___ Given information
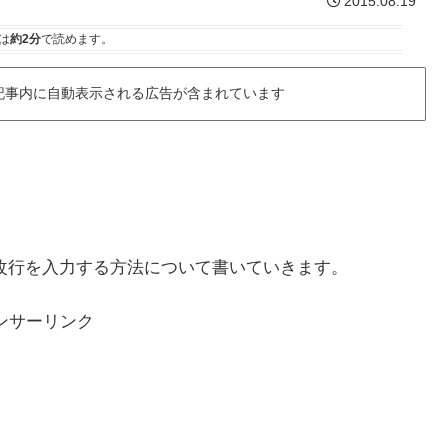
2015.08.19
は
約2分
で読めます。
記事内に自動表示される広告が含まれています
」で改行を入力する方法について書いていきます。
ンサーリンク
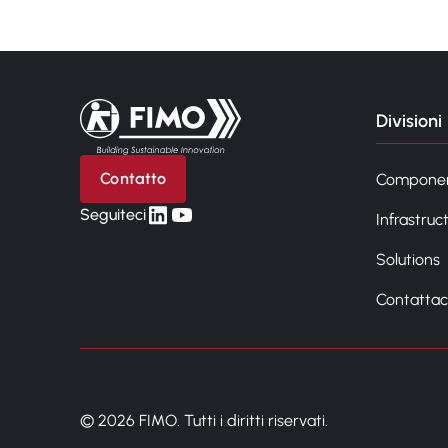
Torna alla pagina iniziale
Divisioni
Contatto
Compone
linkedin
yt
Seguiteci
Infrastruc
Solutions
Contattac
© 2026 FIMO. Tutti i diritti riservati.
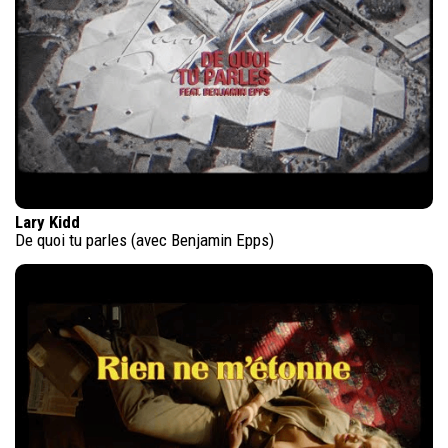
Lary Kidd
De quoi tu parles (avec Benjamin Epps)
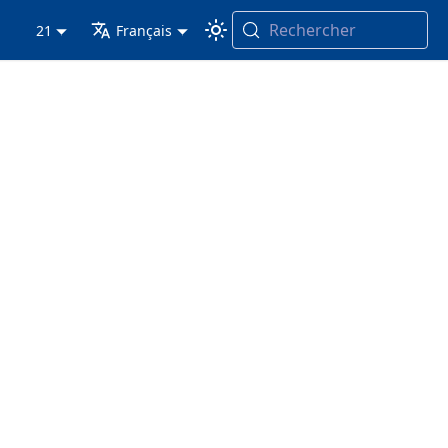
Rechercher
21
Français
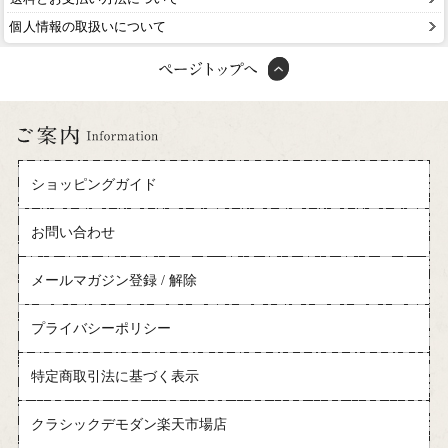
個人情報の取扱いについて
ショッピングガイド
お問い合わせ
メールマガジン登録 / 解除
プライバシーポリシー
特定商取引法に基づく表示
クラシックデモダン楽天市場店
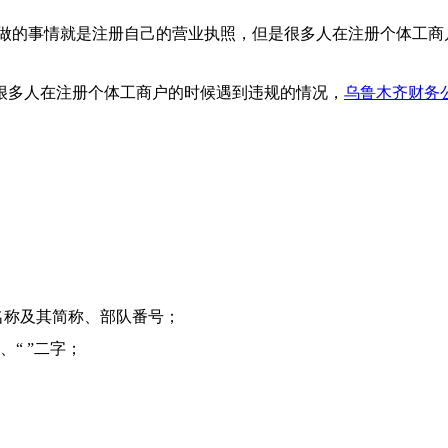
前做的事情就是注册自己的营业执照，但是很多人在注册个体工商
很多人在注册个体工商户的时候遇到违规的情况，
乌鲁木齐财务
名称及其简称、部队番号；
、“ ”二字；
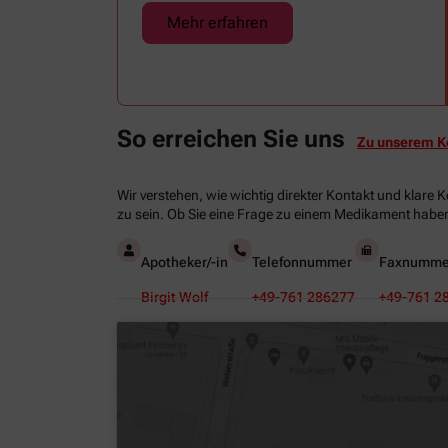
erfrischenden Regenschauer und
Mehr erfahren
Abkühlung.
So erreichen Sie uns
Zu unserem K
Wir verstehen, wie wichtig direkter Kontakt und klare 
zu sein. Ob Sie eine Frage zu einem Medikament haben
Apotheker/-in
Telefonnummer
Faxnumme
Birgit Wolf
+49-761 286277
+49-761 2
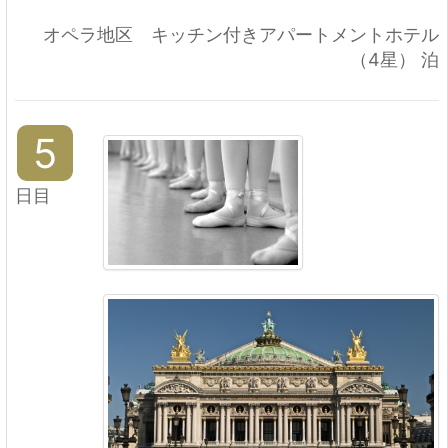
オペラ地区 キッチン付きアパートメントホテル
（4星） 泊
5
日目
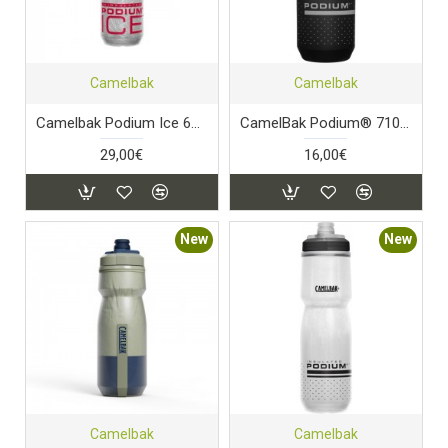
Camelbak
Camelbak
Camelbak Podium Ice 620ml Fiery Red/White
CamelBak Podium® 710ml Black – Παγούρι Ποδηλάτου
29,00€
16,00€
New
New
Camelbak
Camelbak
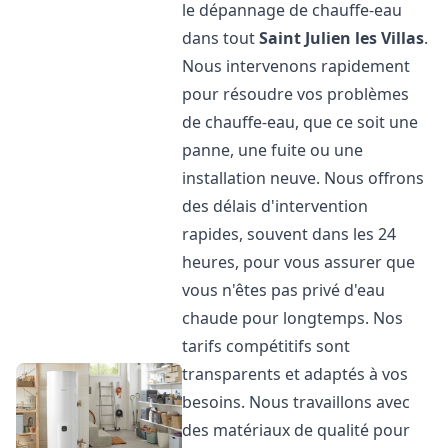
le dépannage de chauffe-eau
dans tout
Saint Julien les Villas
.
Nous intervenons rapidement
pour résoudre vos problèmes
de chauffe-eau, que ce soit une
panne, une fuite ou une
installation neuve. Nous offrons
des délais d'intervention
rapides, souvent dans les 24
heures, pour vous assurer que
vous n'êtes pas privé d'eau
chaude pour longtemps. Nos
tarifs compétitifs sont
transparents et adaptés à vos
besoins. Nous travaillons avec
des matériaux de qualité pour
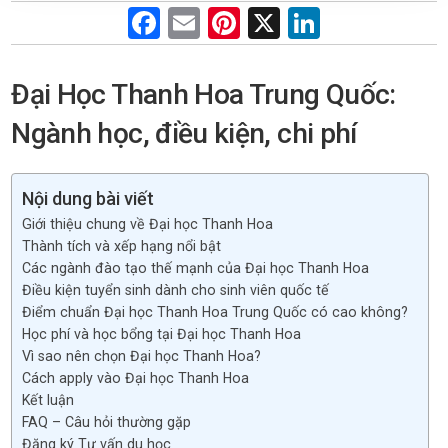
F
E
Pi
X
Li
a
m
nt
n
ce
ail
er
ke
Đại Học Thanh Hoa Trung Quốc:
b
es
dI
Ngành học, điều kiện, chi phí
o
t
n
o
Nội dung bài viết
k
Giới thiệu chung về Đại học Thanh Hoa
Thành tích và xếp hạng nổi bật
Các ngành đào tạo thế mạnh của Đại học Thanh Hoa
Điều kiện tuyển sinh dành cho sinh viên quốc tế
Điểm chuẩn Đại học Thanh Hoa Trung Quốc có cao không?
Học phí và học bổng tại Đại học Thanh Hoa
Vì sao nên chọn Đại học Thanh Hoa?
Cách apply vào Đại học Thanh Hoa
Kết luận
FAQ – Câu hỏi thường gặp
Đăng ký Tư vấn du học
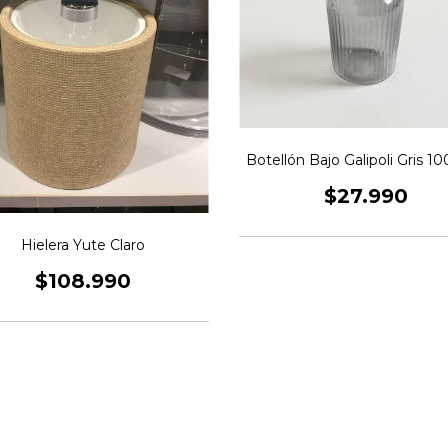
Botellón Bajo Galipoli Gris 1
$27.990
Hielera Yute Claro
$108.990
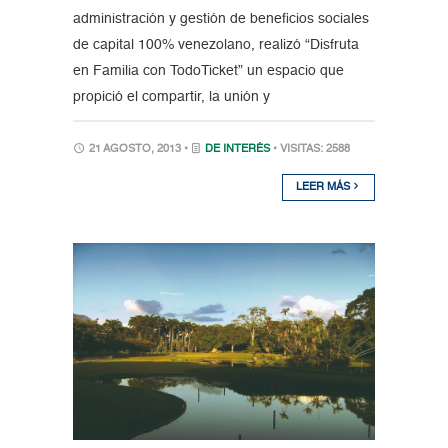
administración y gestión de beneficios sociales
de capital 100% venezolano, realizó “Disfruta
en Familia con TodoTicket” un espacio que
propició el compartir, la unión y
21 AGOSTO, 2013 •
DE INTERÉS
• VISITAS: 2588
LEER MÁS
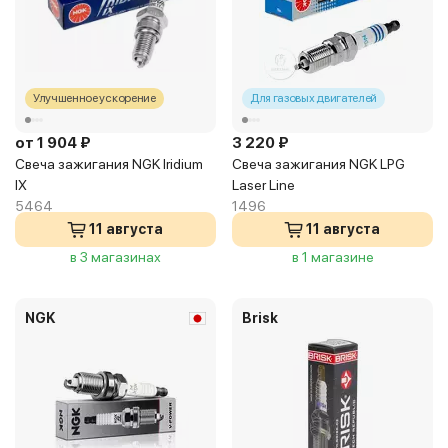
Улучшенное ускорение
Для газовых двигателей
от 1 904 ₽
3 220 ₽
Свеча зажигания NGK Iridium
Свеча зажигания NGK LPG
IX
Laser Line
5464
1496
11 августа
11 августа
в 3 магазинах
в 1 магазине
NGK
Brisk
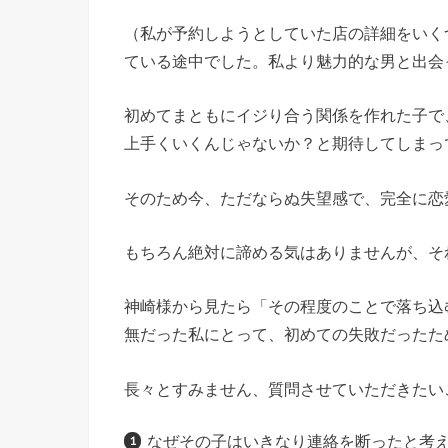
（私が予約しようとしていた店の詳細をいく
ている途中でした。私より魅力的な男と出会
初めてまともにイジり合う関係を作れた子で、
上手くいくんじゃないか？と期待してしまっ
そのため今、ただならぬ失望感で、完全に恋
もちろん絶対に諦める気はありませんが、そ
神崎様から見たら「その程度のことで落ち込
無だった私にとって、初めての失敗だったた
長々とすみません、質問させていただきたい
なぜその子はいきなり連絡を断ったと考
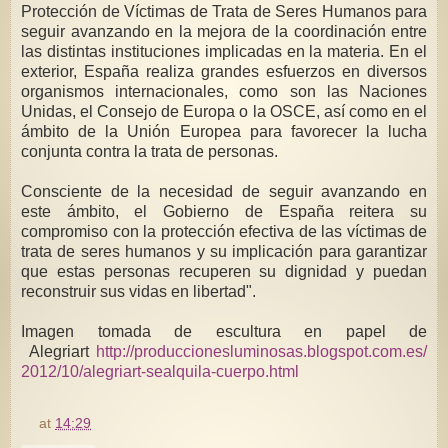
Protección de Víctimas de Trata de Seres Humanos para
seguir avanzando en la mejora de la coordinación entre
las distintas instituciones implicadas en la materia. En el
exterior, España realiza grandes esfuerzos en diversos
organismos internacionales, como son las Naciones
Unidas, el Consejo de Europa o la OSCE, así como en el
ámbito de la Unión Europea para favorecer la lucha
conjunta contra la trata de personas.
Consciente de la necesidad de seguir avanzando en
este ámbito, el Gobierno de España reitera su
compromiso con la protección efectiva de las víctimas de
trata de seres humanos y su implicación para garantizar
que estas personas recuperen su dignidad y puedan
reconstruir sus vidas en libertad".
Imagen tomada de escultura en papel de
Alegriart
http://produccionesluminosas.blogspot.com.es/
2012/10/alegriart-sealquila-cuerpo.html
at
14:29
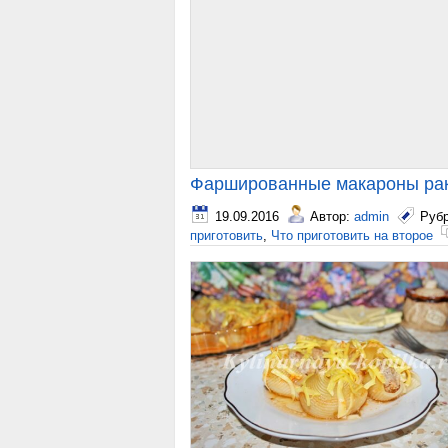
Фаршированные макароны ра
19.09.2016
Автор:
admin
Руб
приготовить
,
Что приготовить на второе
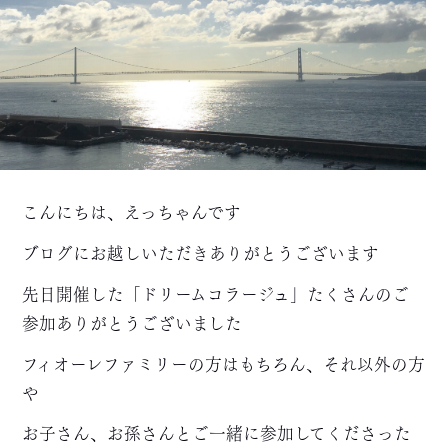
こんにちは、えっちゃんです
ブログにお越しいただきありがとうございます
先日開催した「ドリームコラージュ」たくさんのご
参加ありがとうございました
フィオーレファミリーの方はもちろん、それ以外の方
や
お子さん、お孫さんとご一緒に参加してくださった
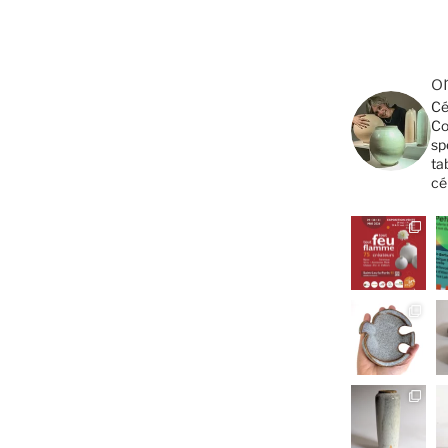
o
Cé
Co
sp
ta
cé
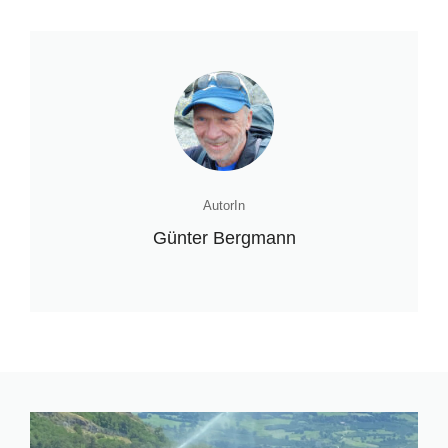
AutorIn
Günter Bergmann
______
> _Your objective_: In the lines above, find the word "Nous" and copy each line that contains it.

> _Response to the task_:
Nous intervenons rapidement
installation neuve. Nous offrons
besoins. Nous travaillons avec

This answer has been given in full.